If nothing else came up with a move, the ant would go in a random direction. This caused (limited) exploration.

Things I Meant To Do

If you look through the code, you can find commented out sections from some of my experiments. One of the early ones was move-towards-food-res. It would find the closest ant to each piece of food and record a reservation. This prevented multiple ants from going towards one piece of food. When I turned this on, my ants picked up much less food. The simpler method seemed to work better.

The better method of finding food was diffusion. There are globals and functions to take the food that the bot knows about and diffuse their influence, producing a gradient that the ants could follow to the areas with the most food (see influence mapping).

It turned out that this was much too slow. Others got it working (quite well), but I didn’t. Data structures were (I think) a big part of this. I was using a pseudo queue made out of a vector, and it wasn’t that fast. As it turns out Clojure has a queue that simply has no syntax yet which was very fast, but I didn’t get around to converting my code. The other thing that would have helped was not recalculating everything each turn. I started planning this but never got around to it either.

Many people used some form of this to explore the maps, which would have also been a smart thing to do.


One thing I learned a fair bit about was debugging. It’s something difficult to do in Clojure (since there aren’t any native debuggers that I know about), so I had to invent some. I started debugging by sprinkling my code with statements like this:

(utilities/debug-log "Ant at " ant " doing " the-function-purpose ", going " dir)

The actual function looked like this:

(defn debug-log
  "Log something to the console for us to go through later"
  [& message]
  (when defines/logging-enabled
    (binding [*out* (if (nil? defines/*log-file*)
      (apply println message)

First the function checked to see if logging was enabled. If it was the *log-file* global variable was checked. When defined, the code would write the log message out to a file (which I would use to follow what my bot was doing). If the file wasn’t defined, it would just spit the message to standard error (which would cause the ants server to mark my bot as crashed for producing unexpected output).

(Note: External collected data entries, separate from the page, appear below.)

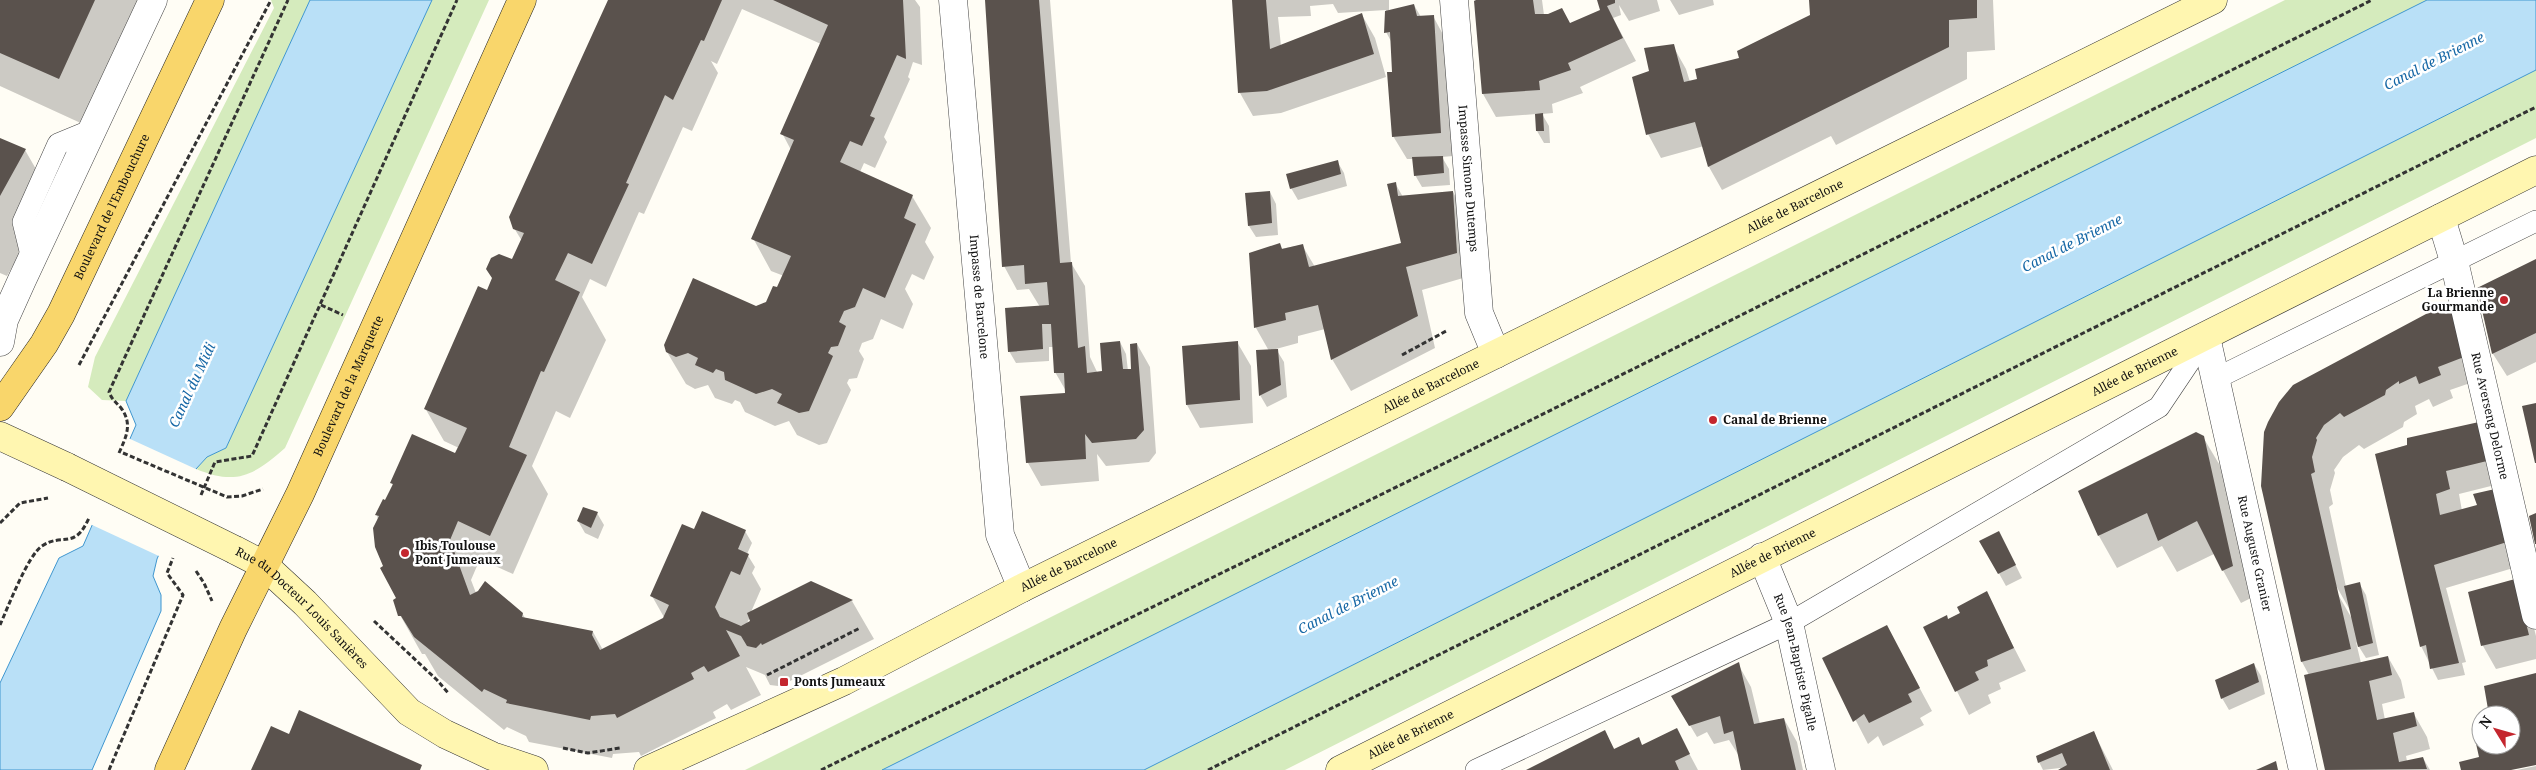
<svg xmlns="http://www.w3.org/2000/svg" width="2536" height="770" font-family="'Noto Serif',serif">
<style>
.green{fill:#d5ebbd}
.water{fill:#b9e0f7;stroke:#3f96cf}
.pier{fill:#fffdf5}
.shadow{fill:#0003;fill-rule:evenodd}
.building{fill:#5a524d}
.lines{fill:none;stroke-linecap:round;stroke-linejoin:round}
.service-casing{stroke:#444;stroke-width:22}
.minor-casing{stroke:#444;stroke-width:29}
.secondary-casing{stroke:#333;stroke-width:29}
.primary-casing{stroke:#222;stroke-width:29}
.path{stroke:#333;stroke-width:3;stroke-dasharray:5 2.5;stroke-linecap:butt}
.service{stroke:#fff;stroke-width:21}
.minor{stroke:#fff;stroke-width:28}
.secondary{stroke:#fff6b0;stroke-width:28}
.primary{stroke:#f9d66b;stroke-width:28}
.secondary-bridge-casing{stroke:#333;stroke-width:29;stroke-linecap:butt}
.path-bridge{stroke:#333;stroke-width:3;stroke-dasharray:5 2.5;stroke-linecap:butt}
.secondary-bridge{stroke:#fff6b0;stroke-width:28}
.poi-dot{fill:#c4262e;stroke:#fff;stroke-width:2}
.labels{text-anchor:middle;stroke-width:5;stroke-linejoin:round;paint-order:stroke}
.street-label{font-size:12px;fill:#111;stroke:#fff}
.poi-label{font-size:12px;font-weight:bold;fill:#111;stroke:#fff;text-anchor:start}
.water-label{font-size:14px;font-style:italic;fill:#1768a6;stroke:#fff}
</style>
<rect width="100%" height="100%" fill="#fffdf5"/>
<path class="green" d="M271 0H310L126 401 102 400 88 387 95 357 274 8Z
M432 0H489L285 448C254 475 237 486 196 469L207 457 226 448Z
M2285 0H2428L883 770H745Z
M2536 70V138L1285 770H1144Z"/>
<path class="water" d="M310 0H432L226 448 207 457 196 469 157 559 153 576 161 595V611L92 770H0V683L59 558 83 546 136 425 126 401Z
M2427 0H2536V70L1144 770H882Z"/>
<path class="pier" d="M128 438 198 470 161 557 90 524Z"/>
<path class="shadow" d="M0 0H143L85 125 0 86Z
M609 0H915L920 7 922 65 913 62 908 77 910 79 884 137 887 142 875 168 864 163 860 172 912 196 931 228 925 242 934 257 924 280 912 274 905 289 913 304 903 329 881 319 873 339 862 343 859 351 864 359 857 378 849 379 847 383 851 390 827 443 819 445 797 435 789 421 775 426 745 412 740 402 735 400 732 404 715 398 708 385 695 389 686 384 667 352 766 303 778 289 784 276 771 271 753 238 791 150 782 133 821 44 742 9 717 64 711 61 718 73 692 131 683 127 644 214 639 212 606 287 590 279 582 297 606 340 570 418 556 411 532 466 548 494 513 574 480 559 471 580 476 593 522 613 525 618 593 632 603 650 665 619 652 596 694 531H745L752 543 747 554 755 567 752 573 761 589 751 612 852 601 874 639 786 683 784 680 778 686 770 685 765 675 746 667 761 695 731 710 727 704 713 712 716 718 641 756 639 752 613 754 612 758 529 742 526 736 507 727 504 730 438 676 425 654H422L400 615 398 599 385 567 377 515 386 502 393 486 392 483 456 455 459 448 444 441 425 408 487 292 512 260 522 241 514 228ZM750 617 752 622 746 625Z
M986 0H1050L1071 263 1085 286 1090 357 1098 374 1104 373 1120 342 1126 354 1128 371 1132 370 1137 344 1150 367 1156 453 1149 462 1106 466 1097 454 1099 481 1041 486 1028 463 1022 397 1066 394V391L1055 372 1053 347H1049V361L1016 363 1009 351 1040 307 1029 289 1017 290 1004 266Z
M1234 0H1389V11L1414 5 1421 17 1433 16 1446 40 1453 156 1442 157 1449 169 1450 185 1422 187 1415 175 1413 159H1407L1393 136 1392 43 1386 32V10L1338 13 1333 4 1310 6 1311 16 1278 17 1281 46 1362 15 1375 38 1386 77 1281 113 1253 116 1240 93Z
M1479 0H1542L1544 15 1570 25 1602 10 1599 0H1657L1660 11 1629 21 1619 5 1621 15 1613 18 1636 61 1580 87 1583 93 1552 104 1553 113 1542 114 1549 126 1550 143H1544L1537 131 1536 114 1496 117 1483 94 1476 2Z
M1670 0H1713L1714 5 1679 15Z
M1810 0H1993L1995 50 1967 52V79L1836 145 1831 136 1722 190 1709 167 1704 146 1661 158 1648 134 1650 71 1673 46 1686 69 1690 82 1698 80 1811 21Z
M0 139 25 150 52 197 7 276 0 273Z
M1337 161 1344 173 1347 186 1298 200 1291 188Z
M1395 183 1403 197 1453 192 1466 215 1470 276 1422 290 1435 348 1351 391 1332 359 1325 329 1298 336V343L1276 349 1284 362 1287 397 1267 407 1260 395 1269 351 1256 328 1251 254 1302 245 1315 267 1403 249Z
M1270 192 1276 204 1278 235 1256 237 1249 226Z
M2536 261V362L2507 376 2493 354 2479 289Z
M2441 307 2476 381 2450 390 2453 398 2433 407 2429 399 2415 406 2417 414 2404 422 2403 427 2364 449 2359 445 2343 457 2334 470 2335 473 2330 490 2333 504 2329 507 2346 587 2359 583 2366 595 2379 655 2366 658 2356 642 2361 663 2388 657 2401 680 2405 698 2382 704 2385 720 2414 714 2427 737 2430 749 2406 756 2407 761 2423 758 2430 770H2326L2305 676 2309 675 2302 662 2263 486ZM2334 582 2351 612V617L2332 584Z
M1237 342 1251 366 1253 423 1200 428 1187 405Z
M2478 424 2499 484 2459 494 2462 511 2478 506 2494 491 2520 566 2446 588 2466 662 2462 663 2465 675 2438 680 2421 646 2377 454Z
M2203 437 2222 469 2251 598 2241 603 2214 554 2177 572 2162 546 2117 568 2099 536Z
M597 513 604 525 598 539 585 533 578 521Z
M1981 541 2005 544 2022 578 2006 586Z
M1986 593 2026 671 1999 683 2001 689 1988 695 1991 703 1969 715 1925 628 1948 620 1961 614Z
M2470 593 2528 604 2536 636V659L2496 669 2483 646Z
M1899 650 1932 711 1920 718 1924 725 1883 746 1878 736 1868 744 1824 659Z
M1738 664 1751 687 1760 724 1784 719 1797 742 1803 770H1743L1739 756 1729 740 1714 744 1707 732 1697 737 1673 697Z
M2254 664 2261 676 2265 694 2229 710 2222 698Z
M1676 729 1698 770H1528L1604 732 1615 750 1642 746Z
M2094 733 2113 770H2061L2060 768 2043 770 2039 762Z
M2536 766V770H2517Z"/>
<path class="building" d="M0 0H95L59 79 0 53Z
M608 0H722L704 41 701 40 673 100 665 95 626 183 629 184 592 264 568 253 555 280 580 292 544 372 541 371 509 447 527 455 490 536 458 521 450 540 470 595 478 591 485 581 523 613 522 617 593 631 592 635 600 650 663 618 669 605 650 596 682 524 694 529 702 511 746 530 738 549 749 554 740 575 731 571 715 607 720 617 741 626 750 621 747 613 811 581 853 600 762 645 761 643 756 648 747 646 741 636 726 630 740 656 708 672 704 666 691 673 694 679 617 718 615 714 591 716 590 720 506 703 507 700 484 689 482 692 414 637 401 616H398L393 600 396 598 380 568 383 566 375 547 373 528 379 516 375 515 383 499 385 500 393 484 390 483 412 434 455 453 461 441 467 428 424 409 478 286 487 290 492 278 486 269 491 258 499 254 512 259 524 233 513 229 509 217Z
M773 0H903L906 59 897 55 870 116 875 118 862 146 850 141 840 162 913 195 904 218 916 224 885 298 863 288 855 307 844 311 839 322 846 326 838 346 831 347 828 353 833 356 809 411 799 413 777 403 782 394 772 389 756 394 725 380 724 372 716 369 713 373 695 365 698 358 688 353 676 357 666 352 664 345 693 278 756 306 766 302 773 286 777 287 791 256 751 239 794 140 780 134 828 25Z
M985 0H1039L1060 263 1072 262 1078 348 1085 346 1087 373 1102 371 1100 343 1120 341 1123 369H1131L1130 344 1137 343 1144 430 1136 439 1092 443 1085 434 1086 459 1026 463 1020 396 1065 393 1064 373H1054L1051 324H1042L1043 349 1008 352 1005 308 1049 305 1047 282 1025 284 1024 265 1002 267Z
M1232 0H1266L1270 49 1362 13 1374 54 1267 91 1238 93Z
M1476 0H1533L1535 14H1548L1562 8 1570 23 1600 10 1597 0H1615V3L1607 6 1623 38 1568 63 1571 70 1539 81 1540 90 1482 94 1474 1Z
M1809 0H1977V18L1949 20V47L1708 167 1695 122 1646 135 1632 77 1649 71 1644 48 1674 44 1684 82 1697 79 1695 69 1739 58 1737 51 1810 15Z
M1414 4 1417 16 1434 15 1441 133 1392 137 1387 72H1392L1390 32 1384 33 1385 11Z
M1543 113 1544 131H1536L1535 114Z
M0 138 26 149 0 196Z
M1443 156 1444 173 1414 176 1412 157Z
M1338 160 1341 174 1290 189 1286 174Z
M1396 182 1398 196 1453 191 1457 253 1406 267 1418 316 1331 360 1318 305 1285 313 1286 320 1254 328 1249 253 1280 243 1282 249 1303 244 1309 267 1401 243 1387 184Z
M1270 191 1272 223 1248 226 1245 193Z
M2536 259V333L2492 354 2477 288Z
M2441 306 2453 313 2464 357 2438 367 2441 375 2419 384 2416 376 2399 384V381L2386 390 2385 395 2344 417 2340 413 2324 425 2316 438 2317 440 2312 457 2315 472 2311 474 2351 649 2301 662 2261 486 2264 432 2268 422 2279 402 2293 385Z
M1238 341 1240 400 1186 405 1182 346Z
M1278 349 1281 385 1259 396 1256 350Z
M2536 403V463H2535L2522 406Z
M2479 422 2487 461 2446 471 2450 489 2436 494 2440 515 2477 505 2473 494 2495 489 2507 542 2434 565 2459 663 2430 669 2426 645 2420 647 2375 454 2407 445V438Z
M2196 432 2204 436 2233 566 2222 571 2197 521 2158 541 2147 513 2098 536 2078 491Z
M583 507 598 512 591 528 577 521Z
M2536 513V544H2535L2529 516Z
M1999 531 2016 565 1998 574 1979 541Z
M2515 579 2529 635 2481 646 2468 592Z
M2360 582 2373 643 2358 647 2344 586Z
M1987 591 2014 648 1987 660 1988 666 1975 672 1979 680 1955 692 1923 627 1947 615 1948 619 1960 613 1957 607Z
M1887 625 1920 688 1908 694 1912 702 1869 723 1864 714 1853 722 1822 658Z
M2388 656 2392 675 2369 681 2377 720 2414 712 2417 726 2393 733 2399 762 2423 757 2427 769 2325 770 2304 675Z
M1739 662 1754 724 1784 718 1796 770H1741L1733 731 1724 734 1720 716 1689 726 1671 696Z
M2254 663 2259 682 2221 699 2215 680Z
M2536 673V765L2511 770H2461L2459 762 2479 757 2473 730 2481 729V745H2511V715H2489L2484 686Z
M299 710 422 765 420 770H251L271 726 289 734Z
M1677 728 1690 754 1675 761 1679 770H1526L1605 730 1614 749 1639 737 1642 745Z
M2094 731 2110 770H2058L2067 765 2062 753 2038 763 2036 756Z
M2276 761 2278 770H2256Z"/>
<g class="lines">
<defs>
<path id="service" d="M32 259 23 222 58 144 92 130
M2215 379 2536 221
M1476 770 1789 623 2159 407 2206 337"/>
<g id="minor">
<path id="s1" d="M953 0 1000 535 1022 588"/>
<path id="s2" d="M1454 0 1479 313 1496 354"/>
<path id="s3" d="M2441 218 2454 261 2536 615"/>
<path id="s4" d="M2206 337 2303 770"/>
<path d="M0 342 4 320 22 280 153 0"/>
<path id="s5" d="M1762 557 1789 623 1821 770"/>
</g>
<g id="secondary">
<path d="M0 436 67 467"/>
<path id="s6" d="M235 550 264 565 305 603 409 712 445 734 492 756 534 770"/>
<path id="s7" d="M648 770 844 681 1022 588 2213 0"/>
<path id="s8" d="M1340 770 2536 170"/>
</g>
<g id="primary">
<path id="s9" d="M0 407 44 344 61 314 210 0"/>
<path id="s10" d="M169 770 233 629 300 494 522 0"/>
</g>
</defs>
<use href="#service" class="service-casing"/>
<use href="#minor" class="minor-casing"/>
<use href="#secondary" class="secondary-casing"/>
<use href="#primary" class="primary-casing"/>
<path class="path" d="M321 305 343 315
M1402 355 1448 330
M79 365 271 0
M119 453C126 437 133 424 121 408 116 402 112 400 109 392L288 0
M201 495 215 462 252 456 457 0
M0 523 20 503 48 498
M374 621 437 680 449 694
M0 625C8 607 28 555 42 546 63 532 74 551 89 518
M767 675 860 628
M563 748 588 753 620 748
M109 770 183 595 167 573 173 558
M821 770 1431 470 2372 0
M1208 770 2536 107"/>
<use href="#service" class="service"/>
<use href="#minor" class="minor"/>
<use href="#secondary" class="secondary"/>
<use href="#primary" class="primary"/>
<defs>
<path id="secondary-bridge" d="M67 467 235 550"/>
</defs>
<use href="#secondary-bridge" class="secondary-bridge-casing"/>
<path class="path-bridge" d="M123 453 227 497 242 496 263 489
M196 571 204 583 212 601"/>
<use href="#secondary-bridge" class="secondary-bridge"/>
</g>
<g class="poi-dot">
<circle cx="2504" cy="300" r="5"/>
<circle cx="1713" cy="420" r="5"/>
<circle cx="405" cy="553" r="5"/>
<rect x="779" y="677" width="10" height="10" rx="2.5"/>
</g>
<g class="labels">
<g class="street-label">
<text dy="4" stroke="none"><textPath href="#s2" startOffset="179">Impasse Simone Dutemps</textPath></text>
<text dy="4" stroke="none"><textPath href="#s9" startOffset="230">Boulevard de l'Embouchure</textPath></text>
<text dy="4" stroke="none"><textPath href="#s7" startOffset="1278">Allée de Barcelone</textPath></text>
<text dy="4" stroke="none"><textPath href="#s1" startOffset="298">Impasse de Barcelone</textPath></text>
<text dy="4" stroke="none"><textPath href="#s8" startOffset="889">Allée de Brienne</textPath></text>
<text dy="4" stroke="none"><textPath href="#s10" startOffset="424">Boulevard de la Marquette</textPath></text>
<text dy="4" stroke="none"><textPath href="#s7" startOffset="872">Allée de Barcelone</textPath></text>
<text dy="4" stroke="none"><textPath href="#s3" startOffset="204">Rue Averseng Delorme</textPath></text>
<text dy="4" stroke="none"><textPath href="#s8" startOffset="484">Allée de Brienne</textPath></text>
<text dy="4" stroke="none"><textPath href="#s4" startOffset="222">Rue Auguste Granier</textPath></text>
<text dy="4" stroke="none"><textPath href="#s7" startOffset="468">Allée de Barcelone</textPath></text>
<text dy="4" stroke="none"><textPath href="#s6" startOffset="89">Rue du Docteur Louis Sanières</textPath></text>
<text dy="4" stroke="none"><textPath href="#s5" startOffset="111">Rue Jean-Baptiste Pigalle</textPath></text>
<text dy="4" stroke="none"><textPath href="#s8" startOffset="79">Allée de Brienne</textPath></text>
</g>
<g class="poi-label">
<text x="2494" y="297" text-anchor="end">La Brienne<tspan x="2494" dy="14">Gourmande</tspan></text>
<text x="1723" y="424">Canal de Brienne</text>
<text x="415" y="550">Ibis Toulouse<tspan x="415" dy="14">Pont Jumeaux</tspan></text>
<text x="794" y="686">Ponts Jumeaux</text>
</g>
<g class="water-label">
<text transform="translate(2434 61) rotate(-27)" y="5">Canal de Brienne</text>
<text transform="translate(2072 243) rotate(-27)" y="5">Canal de Brienne</text>
<text transform="translate(192 385) rotate(-65)" y="5">Canal du Midi</text>
<text transform="translate(1348 605) rotate(-27)" y="5">Canal de Brienne</text>
</g>
</g>
<g transform="translate(2496 730) rotate(307)"><circle r="24" fill="#ffffff" stroke="#a0a0a0"/>
<path d="M0-4L9 19L0 12L-9 19Z" fill="#c4262e"/>
<text y="-8" font-size="14" font-weight="bold" text-anchor="middle" fill="#111111">N</text>
</g>
</svg>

Later I started using the visualizer that was available in the forums, but I had to be careful. I found the python server wouldn’t terminate if I produced too much visualization output.


That’s basically it. I’ve put my bot’s source up on my GitHub account if you want to take a look at it. The Clojure code is in the src/ directory, and it’s pretty clear that it was under active development when I stopped. Code is still commented out in places from debugging.

AI Challenge Entries Closed


The entry period for the AI Challenge has closed, and they’re doing the final games. I really haven’t updated my bot in two weeks or so. I had some more ideas to do and optimizations, but I never got around to it. In the end, it looks like I’ll be the 2nd place Clojure bot as one of the other that was more actively developed took a giant leap above me. I’ll be happy to try again next year.